Last week we celebrated the festival of lights, Diwali. It is the big festival that brings with it an excitement all around with lot of preparations, lot of household work from cleaning to painting the walls, shopping for gifts, new clothes, some utensil or silverware and/or gold, lot of festive cooking of meals, as well as the traditionally associated snacks that one is so fond of eating. A Diwali without the traditional savory and sweet snacks and loads of Mithais and ladoos would be incomplete.
I grew up with fond Diwali memories of the customary rituals followed by my mother, her homemade snacks, the fire crackers, the new clothes, the visiting relatives and the good food being served to all. It was a time with lot of activities and family gatherings. I have tried to continue the rituals that I grew up following, and thus every year Diwali is a busy time, occasion that brings with it lot of festive mood and celebrations.
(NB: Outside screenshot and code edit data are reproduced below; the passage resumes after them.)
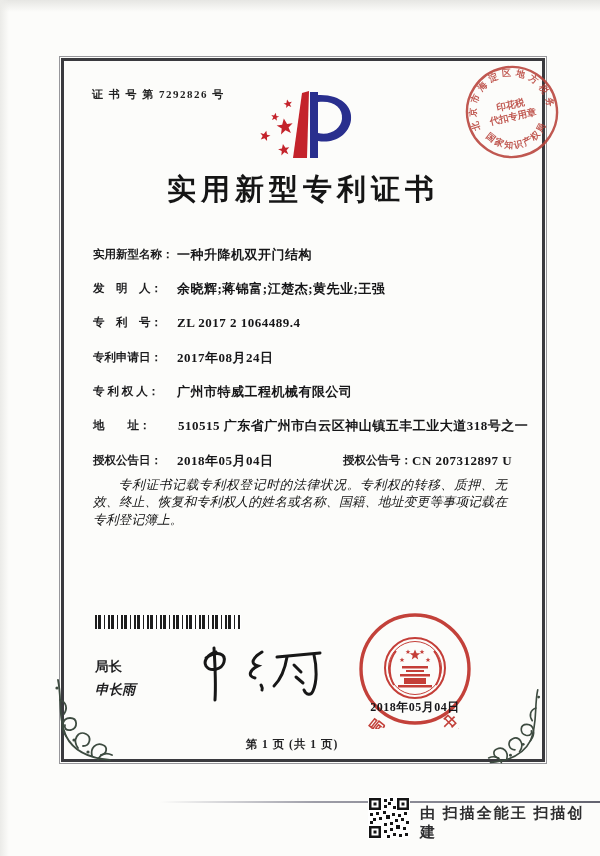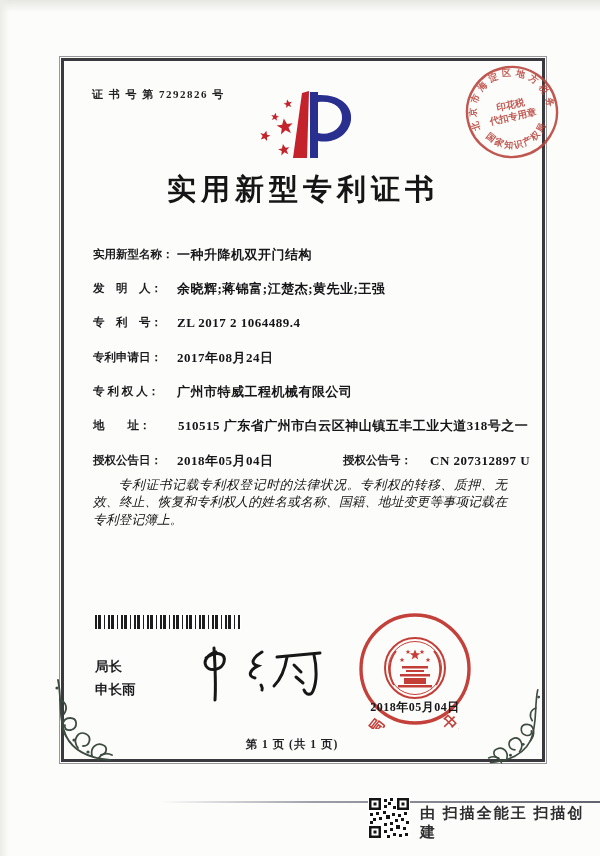--- a/index.html
+++ b/index.html
@@ -32,21 +32,21 @@
   .body-text{position:absolute;left:93px;top:477px;width:414px;
     font-size:12.8px;line-height:17.4px;text-align:justify;font-style:italic;
     font-weight:500;color:#141414;}
   .body-text p{margin:0;text-indent:2em;}
   .barcode{position:absolute;left:95px;top:615px;width:146px;height:14px;
     background:repeating-linear-gradient(90deg,#1d1d1d 0 2px,#fff 2px 3px,#1d1d1d 3px 6px,#fff 6px 9px,#1d1d1d 9px 10px,#fff 10px 13px);}
   .official-seal{position:absolute;left:356px;top:611px;opacity:.93;}
   .seal-date{position:absolute;left:356px;top:699px;width:118px;text-align:center;
     font-size:12px;font-weight:bold;letter-spacing:.5px;color:#17171a;}
   .signer-title{position:absolute;left:95px;top:658px;font-size:13.5px;font-weight:bold;}
-  .signer-name{position:absolute;left:95px;top:681px;font-size:13.5px;font-weight:bold;}
+  .signer-name{position:absolute;left:95px;top:681px;font-size:13.5px;font-weight:bold;font-style:italic;}
   .signature{position:absolute;left:192px;top:638px;}
   .flourish-left{position:absolute;left:52px;top:678px;}
   .flourish-right{position:absolute;left:484px;top:688px;transform:scaleX(-1);}
   .page-footer{position:absolute;left:61px;top:737px;width:462px;text-align:center;
     font-size:11.5px;font-weight:bold;letter-spacing:1px;color:#232325;}
   .scan-line{position:absolute;left:160px;top:801px;width:440px;height:2px;
     background:linear-gradient(90deg,rgba(110,110,125,0) 0%,rgba(108,108,124,.65) 35%,#63636f 100%);}
   .qr{position:absolute;left:368px;top:797px;}
   .scanner-caption{position:absolute;left:420px;top:804px;font-size:15px;font-weight:bold;
     letter-spacing:2px;color:#2e2e30;}
@@ -110,21 +110,21 @@
 <div class="field-row" style="top:383px">
   <span class="field-label">专 利 权 人：</span><span class="field-value">广州市特威工程机械有限公司</span>
 </div>
 <div class="field-row" style="top:417px">
   <span class="field-label">地　　址：</span><span class="field-value" style="width:352px">510515 广东省广州市白云区神山镇五丰工业大道318号之一</span>
 </div>
 <div class="field-row" style="top:452px">
   <span class="field-label">授权公告日：</span><span class="field-value">2018年05月04日</span>
 </div>
 <div class="grant-row">
-  <span class="field-label" style="width:auto;margin-right:18px">授权公告号：</span><span class="field-value">CN 207312897 U</span>
+  <span class="field-label" style="width:auto;margin-right:0">授权公告号：</span><span class="field-value">CN 207312897 U</span>
 </div>
 
 <div class="body-text">
   <p>专利证书记载专利权登记时的法律状况。专利权的转移、质押、无效、终止、恢复和专利权人的姓名或名称、国籍、地址变更等事项记载在专利登记簿上。</p>
 </div>
 
 <div class="barcode"></div>
 
 <svg class="official-seal" width="118" height="118" viewBox="0 0 118 118">
   <defs>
The past week was thus family time, with diyas being lit, handmade rangolis done on the floor and colored, tried making first time a sweet that I like a lot but had never tried making in my kitchen. Yeah, this was my first try of making Anarsa, a sweet that is made of rice flour and sugar. I was under the impression that it involved a lengthy process and needed perfection to make and hence had never tried making it ever. But, this time I tried and they turned out just the way I like them.
Sharing here some snaps from my Diwali this year.
Anarsa: A sweet made from rice that is soaked for 3 days, then wiped dry and finely ground to flour. Sugar is added to the flour and a tight dough ball is made and Anarsa is made from this dough. It is deep-fried on slow flame. The frying takes a bit of patience and expertise and technique, but nothing that a beginner cannot follow. I was able to get the perfect shape, so anyone who knows how to fry them can do it. I have used fine Semolina coating, a change from the regular recipe ingredients.
Traditional snacks for Diwali include Chakli, Chivda, Sweet and salty Sankerpala, Besan Sev, Mathri, Anarsa, Karanji or Gujjia, Ladoos, and Barfis. Above are some of the snacks that I made this Diwali.
It is a different type of Chakli I made this Diwali, a family recipe that uses rice flour and sesame seeds and are shaped by hand. I have started making this type of Chakli since last two months, a never tried recipe before that is getting mastered with frequent attempts. This rice Chakli making is a bit tedious process, but a favorite of my daughter and hubby and hence the extra efforts to master it.
Rice Chakli, a family recipe that is being mastered with frequent attempts of making it, since September’15.
The handmade décor of rangoli design at the door during the festival, a ritual followed by making this Rangoli. The design is inspired from internet images.
The Laxmi Puja day Prasad:
Diwali festivities have now come to end. It was a week of food indulgence, lot of tasty snacks and yummy and rich food eaten, both at home and at parties. Now, with the end of the festival, it is time to start the fitness regimen and go for walks with friends. Yup, the weather is turning out perfect for outdoor activities and hence no excuses.